In 2004, they learned the terrible truth: Marcum's car had been found the previous year, and she was missing. According to FBI special agent Nick Vanicelli, who was handling the investigation in 2006, "she dropped off the face of the earth."

Kimball, for his part, met with Marcum's parents in a meeting arranged by the FBI. He insisted she'd been en route to the airport with a suitcase in her hand on February 17, 2003, the last date her whereabouts were known, even though there were no records indicating that she'd ever gotten on a plane.

Three years later, Mary Willis told Westword, "Jennifer fell through the cracks. She wasn't important enough. She was a dancer, she was an escort — she wasn't important enough, and I don't think the FBI cared, period. It's all got to do with drugs and money."

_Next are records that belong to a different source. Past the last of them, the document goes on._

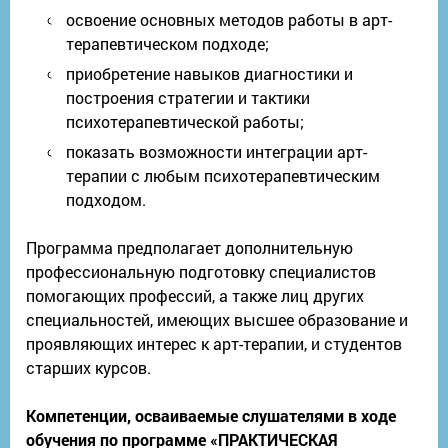
освоение основных методов работы в арт-
терапевтическом подходе;
приобретение навыков диагностики и
построения стратегии и тактики
психотерапевтической работы;
показать возможности интеграции арт-
терапии с любым психотерапевтическим
подходом.
Программа предполагает дополнительную
профессиональную подготовку специалистов
помогающих профессий, а также лиц других
специальностей, имеющих высшее образование и
проявляющих интерес к арт-терапии, и студентов
старших курсов.
Компетенции, осваиваемые слушателями в ходе
обучения по программе «ПРАКТИЧЕСКАЯ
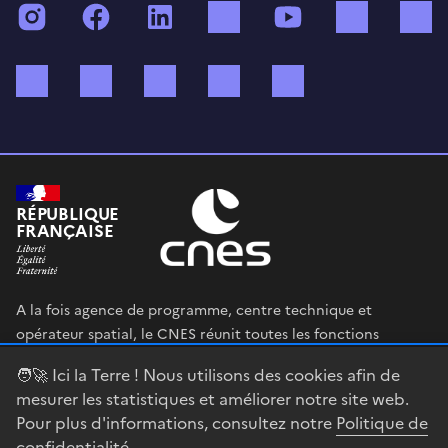
Instagram
Facebook
LinkedIn
TikTok
YouTube
Twitch
Bluesky
Mastodon
X (ex Twitter)
WhatsApp
Spotify
RÉPUBLIQUE
FRANÇAISE
A la fois agence de programme, centre technique et
opérateur spatial, le CNES réunit toutes les fonctions
permettant au gouvernement français de définir et mettre
🧑‍🚀 Ici la Terre ! Nous utilisons des cookies afin de
en œuvre sa stratégie spatiale.
mesurer les statistiques et améliorer notre site web.
Pour plus d'informations, consultez notre
Politique de
legifrance.gouv.fr
gouvernement.fr
confidentialité
.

Here's a preview of the Dateline episode.


At the time of Turf's article, Kimball was back in jail after being implicated in a fraud case.

He subsequently began talking to investigators, and in 2009, Kimball pleaded guilty to second-degree murder of four people: Kaysi McLeod, nineteen; LeAnn Emry, 24; Terry Kimball, his sixty-year-old uncle; and Marcum.

But while the remains of the other three were located, with Kimball leading investigators to the remains of Emry and his uncle, Marcum's final resting place has never been found.

Today, Kimball, who was sentenced to seventy years behind bars for the slayings, is facing more charges; he's accused of attempted murder and escape from the Sterling Correctional Facility, his current home. He declined to talk to Dateline for tonight's program.

But expect plenty of others to speak for Marcum, who is gone but not forgotten.